Directions for this task. This exercise asks for a copy of each line in the records below with the word "atleast" in it.

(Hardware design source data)
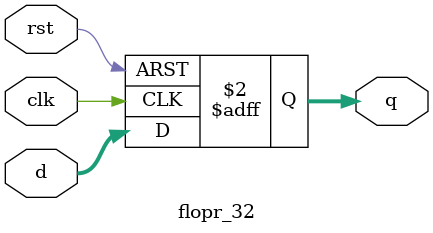
<source format=v>
module flopr_32 (d, q, rst, clk);
  
  input [31:0] d;
  input rst;
  input clk;
  output reg [31:0] q;
  
  always @(posedge clk or posedge rst)
  begin
    if (rst)
      q <= 32'h0000_0000;
    else
      q <= d;
  end
  
endmodule
</source>
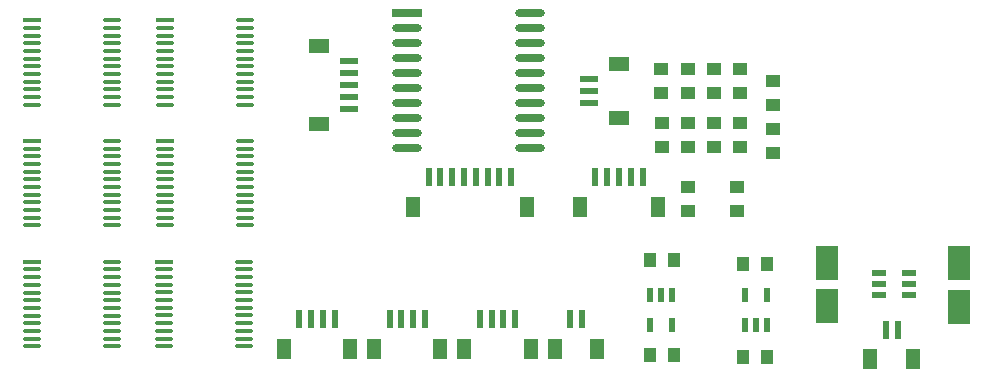
<source format=gtp>
G04 Layer_Color=8421504*
%FSLAX44Y44*%
%MOMM*%
G71*
G01*
G75*
%ADD10R,1.2700X1.0160*%
%ADD11R,1.8500X2.9500*%
%ADD12R,1.2000X0.6000*%
%ADD13R,1.5500X0.6000*%
%ADD14R,1.8000X1.2000*%
%ADD15R,2.5400X0.7112*%
%ADD16O,2.5400X0.7112*%
%ADD17R,1.4823X0.4180*%
%ADD18O,1.4823X0.4180*%
%ADD19R,0.6000X1.5500*%
%ADD20R,1.2000X1.8000*%
%ADD21R,1.0160X1.2700*%
%ADD22R,0.5080X1.2700*%
D10*
X1118531Y1377442D02*
D03*
Y1397762D02*
D03*
X1190752Y1426210D02*
D03*
Y1446530D02*
D03*
X1163320Y1431290D02*
D03*
Y1451610D02*
D03*
X1140714Y1431290D02*
D03*
Y1451610D02*
D03*
X1118531Y1431290D02*
D03*
Y1451610D02*
D03*
X1096772D02*
D03*
Y1431290D02*
D03*
X1190752Y1466850D02*
D03*
Y1487170D02*
D03*
X1163066Y1477518D02*
D03*
Y1497838D02*
D03*
X1140714Y1477518D02*
D03*
Y1497838D02*
D03*
X1118531Y1477518D02*
D03*
Y1497838D02*
D03*
X1096010Y1477518D02*
D03*
Y1497838D02*
D03*
X1160018Y1397762D02*
D03*
Y1377442D02*
D03*
D11*
X1348232Y1296458D02*
D03*
Y1333458D02*
D03*
X1236472Y1296712D02*
D03*
Y1333712D02*
D03*
D12*
X1280868Y1306118D02*
D03*
Y1315618D02*
D03*
Y1325118D02*
D03*
X1305868D02*
D03*
Y1315618D02*
D03*
Y1306118D02*
D03*
D13*
X831576Y1464028D02*
D03*
Y1474028D02*
D03*
Y1484028D02*
D03*
Y1494028D02*
D03*
Y1504028D02*
D03*
X1035200Y1488928D02*
D03*
Y1478928D02*
D03*
Y1468928D02*
D03*
D14*
X806326Y1451028D02*
D03*
Y1517028D02*
D03*
X1060450Y1501928D02*
D03*
Y1455928D02*
D03*
D15*
X880618Y1544828D02*
D03*
D16*
Y1532128D02*
D03*
Y1519428D02*
D03*
Y1506728D02*
D03*
Y1494028D02*
D03*
Y1481328D02*
D03*
Y1468628D02*
D03*
Y1455928D02*
D03*
Y1443228D02*
D03*
Y1430528D02*
D03*
X985218Y1544828D02*
D03*
Y1532128D02*
D03*
Y1519428D02*
D03*
Y1506728D02*
D03*
Y1494028D02*
D03*
Y1481328D02*
D03*
Y1468628D02*
D03*
Y1455928D02*
D03*
Y1443228D02*
D03*
Y1430528D02*
D03*
D17*
X563880Y1538986D02*
D03*
X676437D02*
D03*
X563880Y1436699D02*
D03*
X676437D02*
D03*
X563880Y1334412D02*
D03*
X675530Y1334452D02*
D03*
D18*
X563880Y1532486D02*
D03*
Y1525986D02*
D03*
Y1519486D02*
D03*
Y1512986D02*
D03*
Y1506486D02*
D03*
Y1499986D02*
D03*
Y1493486D02*
D03*
Y1486986D02*
D03*
Y1480486D02*
D03*
Y1473986D02*
D03*
Y1467486D02*
D03*
X631155D02*
D03*
Y1473986D02*
D03*
Y1480486D02*
D03*
Y1486986D02*
D03*
Y1493486D02*
D03*
Y1499986D02*
D03*
Y1506486D02*
D03*
Y1512986D02*
D03*
Y1519486D02*
D03*
Y1525986D02*
D03*
Y1532486D02*
D03*
Y1538986D02*
D03*
X676437Y1532486D02*
D03*
Y1525986D02*
D03*
Y1519486D02*
D03*
Y1512986D02*
D03*
Y1506486D02*
D03*
Y1499986D02*
D03*
Y1493486D02*
D03*
Y1486986D02*
D03*
Y1480486D02*
D03*
Y1473986D02*
D03*
Y1467486D02*
D03*
X743712D02*
D03*
Y1473986D02*
D03*
Y1480486D02*
D03*
Y1486986D02*
D03*
Y1493486D02*
D03*
Y1499986D02*
D03*
Y1506486D02*
D03*
Y1512986D02*
D03*
Y1519486D02*
D03*
Y1525986D02*
D03*
Y1532486D02*
D03*
Y1538986D02*
D03*
X563880Y1430199D02*
D03*
Y1423699D02*
D03*
Y1417199D02*
D03*
Y1410699D02*
D03*
Y1404199D02*
D03*
Y1397699D02*
D03*
Y1391199D02*
D03*
Y1384699D02*
D03*
Y1378199D02*
D03*
Y1371699D02*
D03*
Y1365199D02*
D03*
X631155D02*
D03*
Y1371699D02*
D03*
Y1378199D02*
D03*
Y1384699D02*
D03*
Y1391199D02*
D03*
Y1397699D02*
D03*
Y1404199D02*
D03*
Y1410699D02*
D03*
Y1417199D02*
D03*
Y1423699D02*
D03*
Y1430199D02*
D03*
Y1436699D02*
D03*
X676437Y1430199D02*
D03*
Y1423699D02*
D03*
Y1417199D02*
D03*
Y1410699D02*
D03*
Y1404199D02*
D03*
Y1397699D02*
D03*
Y1391199D02*
D03*
Y1384699D02*
D03*
Y1378199D02*
D03*
Y1371699D02*
D03*
Y1365199D02*
D03*
X743712D02*
D03*
Y1371699D02*
D03*
Y1378199D02*
D03*
Y1384699D02*
D03*
Y1391199D02*
D03*
Y1397699D02*
D03*
Y1404199D02*
D03*
Y1410699D02*
D03*
Y1417199D02*
D03*
Y1423699D02*
D03*
Y1430199D02*
D03*
Y1436699D02*
D03*
X563880Y1327912D02*
D03*
Y1321412D02*
D03*
Y1314912D02*
D03*
Y1308412D02*
D03*
Y1301912D02*
D03*
Y1295412D02*
D03*
Y1288912D02*
D03*
Y1282412D02*
D03*
Y1275912D02*
D03*
Y1269412D02*
D03*
Y1262912D02*
D03*
X631155D02*
D03*
Y1269412D02*
D03*
Y1275912D02*
D03*
Y1282412D02*
D03*
Y1288912D02*
D03*
Y1295412D02*
D03*
Y1301912D02*
D03*
Y1308412D02*
D03*
Y1314912D02*
D03*
Y1321412D02*
D03*
Y1327912D02*
D03*
Y1334412D02*
D03*
X675530Y1327952D02*
D03*
Y1321452D02*
D03*
Y1314952D02*
D03*
Y1308452D02*
D03*
Y1301952D02*
D03*
Y1295452D02*
D03*
Y1288952D02*
D03*
Y1282452D02*
D03*
Y1275952D02*
D03*
Y1269452D02*
D03*
Y1262952D02*
D03*
X742805D02*
D03*
Y1269452D02*
D03*
Y1275952D02*
D03*
Y1282452D02*
D03*
Y1288952D02*
D03*
Y1295452D02*
D03*
Y1301952D02*
D03*
Y1308452D02*
D03*
Y1314952D02*
D03*
Y1321452D02*
D03*
Y1327952D02*
D03*
Y1334452D02*
D03*
D19*
X819866Y1285598D02*
D03*
X809866D02*
D03*
X799866D02*
D03*
X789866D02*
D03*
X896279Y1285718D02*
D03*
X886279D02*
D03*
X876279D02*
D03*
X866279D02*
D03*
X972631D02*
D03*
X962631D02*
D03*
X952631D02*
D03*
X942631D02*
D03*
X1028983D02*
D03*
X1018983D02*
D03*
X1296336Y1277082D02*
D03*
X1286336D02*
D03*
X1080450Y1406114D02*
D03*
X1070450D02*
D03*
X1060450D02*
D03*
X1050450D02*
D03*
X1040450D02*
D03*
X969279D02*
D03*
X959278D02*
D03*
X949278D02*
D03*
X939278D02*
D03*
X929279D02*
D03*
X919279D02*
D03*
X909278D02*
D03*
X899278D02*
D03*
D20*
X832866Y1260348D02*
D03*
X776866D02*
D03*
X909278Y1260468D02*
D03*
X853279D02*
D03*
X985631D02*
D03*
X929631D02*
D03*
X1041983D02*
D03*
X1005983D02*
D03*
X1309336Y1251832D02*
D03*
X1273336D02*
D03*
X1093450Y1380864D02*
D03*
X1027450D02*
D03*
X982279D02*
D03*
X886279D02*
D03*
D21*
X1185926Y1253998D02*
D03*
X1165606D02*
D03*
X1106678Y1255522D02*
D03*
X1086358D02*
D03*
Y1335786D02*
D03*
X1106678D02*
D03*
X1165606Y1332230D02*
D03*
X1185926D02*
D03*
D22*
X1105408Y1280718D02*
D03*
X1096010Y1306118D02*
D03*
X1086358Y1306118D02*
D03*
X1105408D02*
D03*
X1086358Y1280718D02*
D03*
X1166876Y1306118D02*
D03*
X1176274Y1280718D02*
D03*
X1185926Y1280718D02*
D03*
X1166876D02*
D03*
X1185926Y1306118D02*
D03*
M02*

</source>
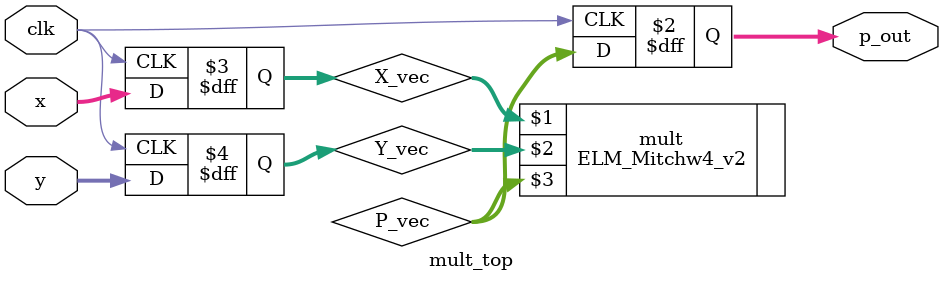
<source format=v>

`include "timescale.v"

module mult_top(
    // Clock and reset
    input clk,
    // Input X has a form x_i%d where %d denotes the bit number
    input  [15:0] x,
    // Input Y has a form y_i%d where %d denotes the bit number
    input  [15:0] y,
    // Output P has a form p_out%d where %d denotes the bit number
    output reg [31:0] p_out
    );

    
    // Now we have X_vec and Y_vec signal 
    // Then we do processing with these signals and store the 
    // intermidiate result in P_vec
    // For example purposes X_vec and Y_vec are concanated and stored in P_vec
    wire [31:0] P_vec;
    reg [15:0] X_vec;
    reg [15:0] Y_vec;
    
    ELM_Mitchw4_v2 mult(X_vec,Y_vec,P_vec); 

 
    always @(posedge clk) 
    begin
        p_out = P_vec;
        X_vec = x;
        Y_vec = y;
    end

endmodule 


</source>
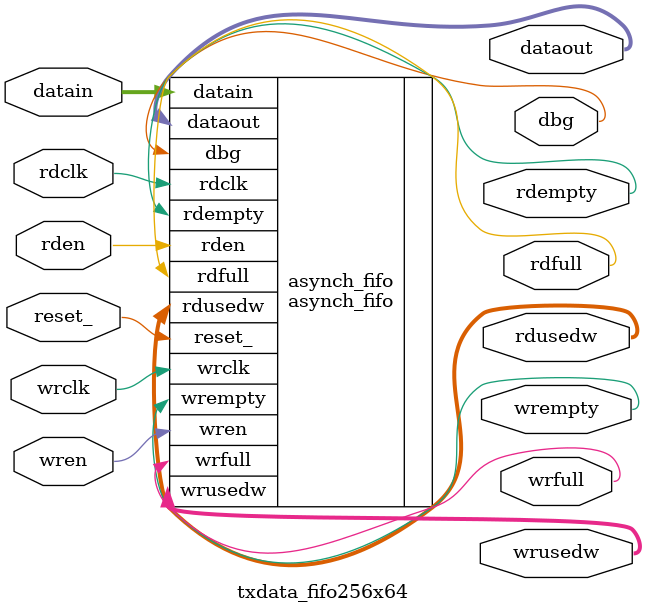
<source format=v>

`timescale 1ns / 1ps
module txdata_fifo256x64 # (parameter WIDTH = 64,   // considering 8X8 fifo
								DEPTH = 256,
								PTR	= 8 )          	// 2**8 = 256 (DEPTH)
		  (
			input  wire 				reset_,
			
			//=== Signals for WRITE			
			input  wire 				wrclk,      // Clk for writing data                              
			input  wire 				wren,       // request to write                                     
			input  wire [WIDTH-1 : 0]	datain,     // Data coming in                                 
			output wire					wrfull,     // indicates fifo is full or not (To avoid overiding)
			output wire 			 	wrempty,    // 0- some data is present (atleast 1 data is present)                                            
			output wire	[PTR  : 0]		wrusedw,    // number of slots currently in use for writing                                                                                                         
                                                	
			//=== Signals for READ			   
			input  wire 				rdclk,      // Clk for reading data                                
			input  wire 				rden,       // Request to read from FIFO                           
			output wire [WIDTH-1 : 0]	dataout,    // Data coming out                                     
			output wire 				rdfull,     // 1-FIFO IS FULL (DATA AVAILABLE FOR READ is == DEPTH) 
			output wire 				rdempty,    // indicates fifo is empty or not (to avoid underflow)  
			output wire [PTR  : 0] 		rdusedw,    // number of slots currently in use for reading
			
			//=== Signals for TEST
			output wire 				dbg
);
						
asynch_fifo # ( .WIDTH(WIDTH),         				// considering 8X8 fifo
					.DEPTH(DEPTH),
					.PTR(PTR) )          			// 2**8 = 256 (DEPTH)

	asynch_fifo		  (
			.reset_		(reset_),
			
			//=== Signals for WRITE			
			.wrclk		(wrclk),      				// Clk for writing data                              
			.wren		(wren),       				// request to write                                     
			.datain		(datain),     				// Data coming in                                 
			.wrfull		(wrfull),     				// indicates fifo is full or not (To avoid overiding)
			.wrempty	(wrempty),    				// 0- some data is present (atleast 1 data is present)                                            
			.wrusedw	(wrusedw),    				// number of slots currently in use for writing                      
			                                    	
			//=== Signals for READ			    	        
			.rdclk		(rdclk),     	 			// Clk for reading data                                
			.rden		(rden),       				// Request to read from FIFO                           
			.dataout	(dataout),   				// Data coming out                                     
			.rdfull		(rdfull),     				// 1-FIFO IS FULL (DATA AVAILABLE FOR READ is == DEPTH) 
			.rdempty	(rdempty),    				// indicates fifo is empty or not (to avoid underflow)  
			.rdusedw	(rdusedw),    				// number of slots currently in use for reading
			
			//=== Signals for TEST
			.dbg		(dbg)
);			
									
endmodule
</source>
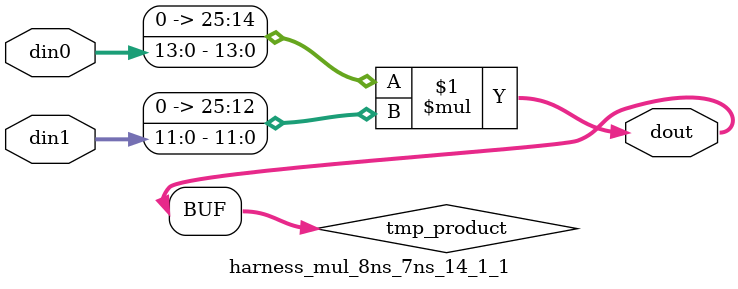
<source format=v>

`timescale 1 ns / 1 ps

 module harness_mul_8ns_7ns_14_1_1(din0, din1, dout);
parameter ID = 1;
parameter NUM_STAGE = 0;
parameter din0_WIDTH = 14;
parameter din1_WIDTH = 12;
parameter dout_WIDTH = 26;

input [din0_WIDTH - 1 : 0] din0; 
input [din1_WIDTH - 1 : 0] din1; 
output [dout_WIDTH - 1 : 0] dout;

wire signed [dout_WIDTH - 1 : 0] tmp_product;
























assign tmp_product = $signed({1'b0, din0}) * $signed({1'b0, din1});











assign dout = tmp_product;





















endmodule

</source>
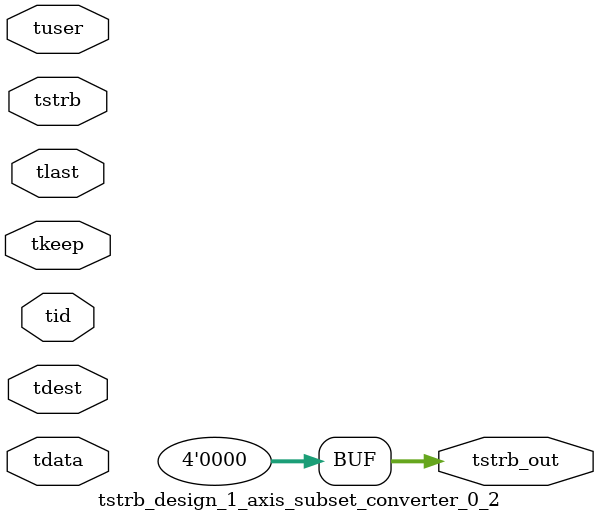
<source format=v>


`timescale 1ps/1ps

module tstrb_design_1_axis_subset_converter_0_2 #
(
parameter C_S_AXIS_TDATA_WIDTH = 32,
parameter C_S_AXIS_TUSER_WIDTH = 0,
parameter C_S_AXIS_TID_WIDTH   = 0,
parameter C_S_AXIS_TDEST_WIDTH = 0,
parameter C_M_AXIS_TDATA_WIDTH = 32
)
(
input  [(C_S_AXIS_TDATA_WIDTH == 0 ? 1 : C_S_AXIS_TDATA_WIDTH)-1:0     ] tdata,
input  [(C_S_AXIS_TUSER_WIDTH == 0 ? 1 : C_S_AXIS_TUSER_WIDTH)-1:0     ] tuser,
input  [(C_S_AXIS_TID_WIDTH   == 0 ? 1 : C_S_AXIS_TID_WIDTH)-1:0       ] tid,
input  [(C_S_AXIS_TDEST_WIDTH == 0 ? 1 : C_S_AXIS_TDEST_WIDTH)-1:0     ] tdest,
input  [(C_S_AXIS_TDATA_WIDTH/8)-1:0 ] tkeep,
input  [(C_S_AXIS_TDATA_WIDTH/8)-1:0 ] tstrb,
input                                                                    tlast,
output [(C_M_AXIS_TDATA_WIDTH/8)-1:0 ] tstrb_out
);

assign tstrb_out = {1'b0};

endmodule


</source>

Expected answer.
			output wire 			 	wrempty,    // 0- some data is present (atleast 1 data is present)                                            
			.wrempty	(wrempty),    				// 0- some data is present (atleast 1 data is present)                                            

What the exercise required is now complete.